Bu duruma sadece yazık diyebiliyorum. Daha iyi bir ülke için Atatürk'ün verdiği yıllara yazık. Çok hastalandığı son günlerinde, söylediği cümlelerden bir kısım:
"Gidelim Afet (manezi kızı). Bir orman kenarına gidelim. Her şeyi bırakalım. Şöyle basit bir ev. Ocaklı bir oda... Evet... evet... Hemen çekip gidelim ormanlara... Hele ben bir iyi olayım da..."
Bence bu cümleleri bugünlerde okumak çok üzücü. Hayatını medeniyete, gelişmeye adamış birisinin ne kadar yorulduğunu gösteren cümleler bunlar. Yaptığı devrimler onun hayatını tüketti ve şimdi tüm bu emeğin yavaşça yitip gittiğini, caniliğin ve cehaletin yükselişini görmek kadar üzücü bir durum yok.
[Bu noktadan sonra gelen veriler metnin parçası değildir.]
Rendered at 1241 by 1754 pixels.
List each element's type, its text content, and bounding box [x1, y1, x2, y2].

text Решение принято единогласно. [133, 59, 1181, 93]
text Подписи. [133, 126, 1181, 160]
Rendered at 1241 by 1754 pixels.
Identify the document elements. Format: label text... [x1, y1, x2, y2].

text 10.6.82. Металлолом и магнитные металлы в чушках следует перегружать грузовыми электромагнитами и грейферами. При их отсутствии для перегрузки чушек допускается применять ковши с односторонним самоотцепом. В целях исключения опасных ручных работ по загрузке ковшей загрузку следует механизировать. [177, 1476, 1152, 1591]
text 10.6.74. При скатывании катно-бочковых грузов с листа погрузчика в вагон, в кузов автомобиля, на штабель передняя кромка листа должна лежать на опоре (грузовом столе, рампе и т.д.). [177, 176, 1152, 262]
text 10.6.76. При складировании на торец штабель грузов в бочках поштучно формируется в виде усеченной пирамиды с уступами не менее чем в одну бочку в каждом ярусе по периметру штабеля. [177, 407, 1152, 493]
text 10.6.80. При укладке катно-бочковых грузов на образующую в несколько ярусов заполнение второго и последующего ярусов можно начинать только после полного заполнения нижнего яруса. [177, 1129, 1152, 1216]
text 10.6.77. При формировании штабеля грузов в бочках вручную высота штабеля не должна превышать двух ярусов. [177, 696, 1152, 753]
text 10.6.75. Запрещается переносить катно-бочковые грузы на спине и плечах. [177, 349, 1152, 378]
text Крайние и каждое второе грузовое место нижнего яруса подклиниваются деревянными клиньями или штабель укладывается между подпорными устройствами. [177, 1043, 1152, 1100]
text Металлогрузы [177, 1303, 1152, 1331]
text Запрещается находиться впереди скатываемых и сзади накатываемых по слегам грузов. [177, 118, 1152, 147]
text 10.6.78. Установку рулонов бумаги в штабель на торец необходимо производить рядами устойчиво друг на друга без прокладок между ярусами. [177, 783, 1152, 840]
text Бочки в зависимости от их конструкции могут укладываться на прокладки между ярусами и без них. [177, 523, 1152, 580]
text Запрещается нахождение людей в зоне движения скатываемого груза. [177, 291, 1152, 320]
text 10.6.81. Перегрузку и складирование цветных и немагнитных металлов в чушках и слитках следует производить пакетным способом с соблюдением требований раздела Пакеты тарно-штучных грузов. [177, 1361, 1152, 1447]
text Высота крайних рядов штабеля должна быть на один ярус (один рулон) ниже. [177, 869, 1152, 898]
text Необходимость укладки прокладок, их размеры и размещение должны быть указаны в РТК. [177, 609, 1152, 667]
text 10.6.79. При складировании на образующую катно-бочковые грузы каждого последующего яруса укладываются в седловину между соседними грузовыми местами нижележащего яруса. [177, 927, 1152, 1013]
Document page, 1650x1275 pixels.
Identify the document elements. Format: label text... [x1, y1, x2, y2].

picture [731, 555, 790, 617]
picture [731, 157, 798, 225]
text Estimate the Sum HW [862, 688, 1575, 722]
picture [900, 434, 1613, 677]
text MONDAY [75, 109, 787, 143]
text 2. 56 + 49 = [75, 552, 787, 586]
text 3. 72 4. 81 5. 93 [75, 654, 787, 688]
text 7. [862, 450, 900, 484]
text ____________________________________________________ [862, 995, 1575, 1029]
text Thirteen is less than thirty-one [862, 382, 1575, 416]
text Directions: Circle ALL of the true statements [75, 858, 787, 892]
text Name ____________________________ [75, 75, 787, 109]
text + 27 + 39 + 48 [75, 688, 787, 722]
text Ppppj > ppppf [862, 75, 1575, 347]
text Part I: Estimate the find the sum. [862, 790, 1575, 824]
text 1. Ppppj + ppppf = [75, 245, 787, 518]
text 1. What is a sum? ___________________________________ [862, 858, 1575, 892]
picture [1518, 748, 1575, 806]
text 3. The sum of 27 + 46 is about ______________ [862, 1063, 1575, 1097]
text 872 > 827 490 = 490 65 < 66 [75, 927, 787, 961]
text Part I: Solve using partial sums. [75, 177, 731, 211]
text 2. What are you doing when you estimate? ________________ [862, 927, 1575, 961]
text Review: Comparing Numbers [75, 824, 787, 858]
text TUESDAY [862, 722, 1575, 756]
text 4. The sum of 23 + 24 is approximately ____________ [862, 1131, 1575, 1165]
Tabi yaptıklarını, görüşlerini anlayan insanlar da mevcut. Belki Atatürk'ün hedeflediği tüm gençliğe kıyasla çok ufak bir kısım ama hâlâ umut var. Tarih boyunca, defalarca kez, tamamen kurtulduğumuzu sandığımız; fakat her seferinde, ne kadar çok yanıldığımızı bizlere acı olaylarla gösteren gericilik ve cehaletin hiçbir zaman kazanamaması için çok çalışkan olmalıyız. Daha iyi bir dünya için yapabileceğimiz tek şey bu.